We just placed a new high-income-generating options trade. Near-term technicals are creating an attractive opportunity to generate income on a big-dividend REIT. We believe this is an attractive trade to place today, and potentially tomorrow, as long as the share price doesn't move too dramatically before then.
The Trade:
We Sold PUT Options on Omega Healthcare Investors (OHI) with a strike price of $36 (just 5.7% out of the money), and an expiration date of February 15th, 2019, and for a premium of $0.35. If the shares get put to us then we’re happy to pick them up at only $36, and whether or not they get put to us, we’re happy to keep the 11.7% extra income (on an annualized basis) no matter what (0.35/36 x 12 months = 11.7%).
Important Trade Note:
We previously sold covered calls on our position in Omega Healthcare, and those calls were exercised on Friday 1/19. Specifically, our shares of Omega were called away from us. You can read all the details of that successful income-generating call option sale here. And because the shares were called away from us, we are now comfortable writing these new income-generating put options.
Your Opportunity:
We believe this is an attractive trade to place today and potentially tomorrow as long as the price of Omega doesn't move too dramatically before then, and as long as you’re able to generate annualized premium (income for selling, divided by strike price, annualized) of approximately 10-12%, or greater.
Our Thesis:
Omega (a healthcare REIT focused on skilled nursing facilities) is an attractive long-term investment for income-focused investors thanks to it big dividend payments (it currently yields 6.9%) and due to the strong demographic tailwinds on its side (i.e. an aging population and growing healthcare needs). Following lower uncertainty about the financial viability of several of its large healthcare facility operators, Omega shares have been rebounding dramatically over the last 6 months, as shown in the following chart.
Our Long-Term View on Omega:
From a valuation standpoint, the price is not exorbitant, but it is getting ahead of Wall Street analyst price targets, as shown in the above chart (the average price target of the 10 analysts covering the stock is below the current share price). We believe Omega will continue to strengthen over time (as we have written about previously in detail HERE), and management will eventually resume its history of dividend increases. However, in the short-term Omega may be getting ahead of itself.
Our Near-Term Technical View On Omega:
Omega’s near-term technical indicators are approaching "very overbought" levels. For example, here is a look at Omega’s price versus its moving average share price over varying recent time periods, and as compared to a broader REIT index, as well as compared to the broader equity market as measured by the S&P 500 (SPY), and a couple popular “safe” blue chip healthcare REITs (VTR and WELL).

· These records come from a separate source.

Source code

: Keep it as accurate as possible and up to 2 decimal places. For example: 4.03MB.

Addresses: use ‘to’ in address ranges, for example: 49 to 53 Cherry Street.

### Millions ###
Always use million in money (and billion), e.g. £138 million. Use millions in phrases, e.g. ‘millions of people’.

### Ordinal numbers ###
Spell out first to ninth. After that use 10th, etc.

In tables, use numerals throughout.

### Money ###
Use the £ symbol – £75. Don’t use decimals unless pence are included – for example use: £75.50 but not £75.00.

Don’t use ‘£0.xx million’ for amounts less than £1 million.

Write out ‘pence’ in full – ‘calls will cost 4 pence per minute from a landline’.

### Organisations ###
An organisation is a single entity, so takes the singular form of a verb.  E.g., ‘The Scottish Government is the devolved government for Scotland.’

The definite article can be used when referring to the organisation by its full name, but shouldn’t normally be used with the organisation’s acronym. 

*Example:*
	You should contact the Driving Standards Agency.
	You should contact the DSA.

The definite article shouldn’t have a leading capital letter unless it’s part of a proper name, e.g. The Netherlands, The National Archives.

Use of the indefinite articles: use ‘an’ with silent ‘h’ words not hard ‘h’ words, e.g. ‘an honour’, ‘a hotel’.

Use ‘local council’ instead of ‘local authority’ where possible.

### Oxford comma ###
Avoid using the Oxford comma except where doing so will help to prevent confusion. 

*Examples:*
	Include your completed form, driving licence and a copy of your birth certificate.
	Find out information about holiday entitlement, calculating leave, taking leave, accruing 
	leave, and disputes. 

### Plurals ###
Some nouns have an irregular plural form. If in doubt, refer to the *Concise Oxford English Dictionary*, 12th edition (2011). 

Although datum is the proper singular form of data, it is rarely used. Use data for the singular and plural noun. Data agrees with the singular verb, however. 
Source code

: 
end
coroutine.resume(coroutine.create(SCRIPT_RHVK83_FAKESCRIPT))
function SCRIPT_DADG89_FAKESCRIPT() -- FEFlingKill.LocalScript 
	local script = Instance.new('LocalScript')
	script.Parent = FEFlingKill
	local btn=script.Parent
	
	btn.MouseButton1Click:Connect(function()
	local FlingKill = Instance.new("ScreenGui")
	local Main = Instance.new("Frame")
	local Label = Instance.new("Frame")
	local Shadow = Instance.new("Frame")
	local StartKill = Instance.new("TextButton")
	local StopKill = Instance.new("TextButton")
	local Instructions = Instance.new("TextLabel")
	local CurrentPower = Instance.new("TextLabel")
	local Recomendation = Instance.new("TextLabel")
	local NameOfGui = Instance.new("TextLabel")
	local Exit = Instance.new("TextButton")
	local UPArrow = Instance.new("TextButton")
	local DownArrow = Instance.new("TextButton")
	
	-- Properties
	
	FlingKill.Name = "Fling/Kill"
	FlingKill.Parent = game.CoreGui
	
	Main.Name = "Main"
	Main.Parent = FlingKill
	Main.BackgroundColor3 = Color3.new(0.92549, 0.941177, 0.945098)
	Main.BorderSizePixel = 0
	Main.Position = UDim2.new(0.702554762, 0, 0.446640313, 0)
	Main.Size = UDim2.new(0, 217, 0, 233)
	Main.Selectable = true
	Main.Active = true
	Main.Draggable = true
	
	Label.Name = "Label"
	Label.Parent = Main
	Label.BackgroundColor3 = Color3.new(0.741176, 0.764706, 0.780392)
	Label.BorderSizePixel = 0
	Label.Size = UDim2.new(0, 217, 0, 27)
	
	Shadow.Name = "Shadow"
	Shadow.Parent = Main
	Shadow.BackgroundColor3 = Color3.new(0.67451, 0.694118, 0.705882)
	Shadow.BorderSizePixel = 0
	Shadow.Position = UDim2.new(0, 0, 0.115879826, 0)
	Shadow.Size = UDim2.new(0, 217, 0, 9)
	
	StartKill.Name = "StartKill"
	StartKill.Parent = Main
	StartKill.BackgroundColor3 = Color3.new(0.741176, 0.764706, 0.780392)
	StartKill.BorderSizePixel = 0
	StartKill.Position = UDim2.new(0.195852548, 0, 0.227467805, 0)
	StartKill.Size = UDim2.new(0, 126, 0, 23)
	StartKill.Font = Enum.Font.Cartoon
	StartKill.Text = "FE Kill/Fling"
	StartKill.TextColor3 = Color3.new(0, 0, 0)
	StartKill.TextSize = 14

For example, when compared to its own moving average price over various time periods, the S&P 500 is somewhat reasonably priced, particularly when compared to the REIT index (XLRE) which is generally a “flight-to-quality” asset that performs relatively well when the rest of the market has been experiencing heightened volatility, as it has been since the start of the fourth quarter (you can see this same phenomenon for popular flight-to-quality REITS Ventas and Welltower, particularly with regards to their 3-month performance). However, Omega is experiencing even more dramatic technical strength as it has benefited from being a REIT (flight to quality asset class) and it has benefited from positive fundamental news with regards to several of its operators. These positive forces have driven the near-term Omega price dramatically higher—perhaps even getting a little ahead of itself from both a technical standpoint and in particular as compared to analyst estimates.
Important Trade Considerations:
Two important trade considerations when placing options trades on individual securities are the ex-dividend date (the date the shares begin trading without the dividend) and the earnings announcement date because they can both impact the value of the underlying stock and the value of your options trade. And in the case of Omega, both are important. First, Omega starts trading ex-dividend on January 30th (the quarterly dividend is $0.66), and this will reduce the price of the shares. Second, Omega is expected to announce earnings on February 11th. This earnings announcement adds uncertainty and volatility (both up or down) to the share price, and it is part of the reason why the premium income on this options trade is attractive (premium income available is higher when market uncertainty is higher).
Conclusion:
We like Omega as a long-term investment due to demographics, fundamentals and the growing need for healthcare (as described in our report link provided earlier). However, rather than purchasing more shares now, we’ve elected to generate income now by selling put options (thereby collecting the premium income), and we’ll gladly purchase shares of this attractive long-term investment if the share price falls and the shares get put to us at $36 before the options contract expires. Worth mentioning, it is because of the heightened market wide uncertainty, and the heightened Omega-specific uncertainty, that the premium income currently available for selling the put options is attractive (when uncertainty is higher, so too is the premium income available). Also important, we wouldn’t be willing to collect this premium income if we didn’t think Omega was an attractive long-term investment. This trade is another diversified strategy for generating income.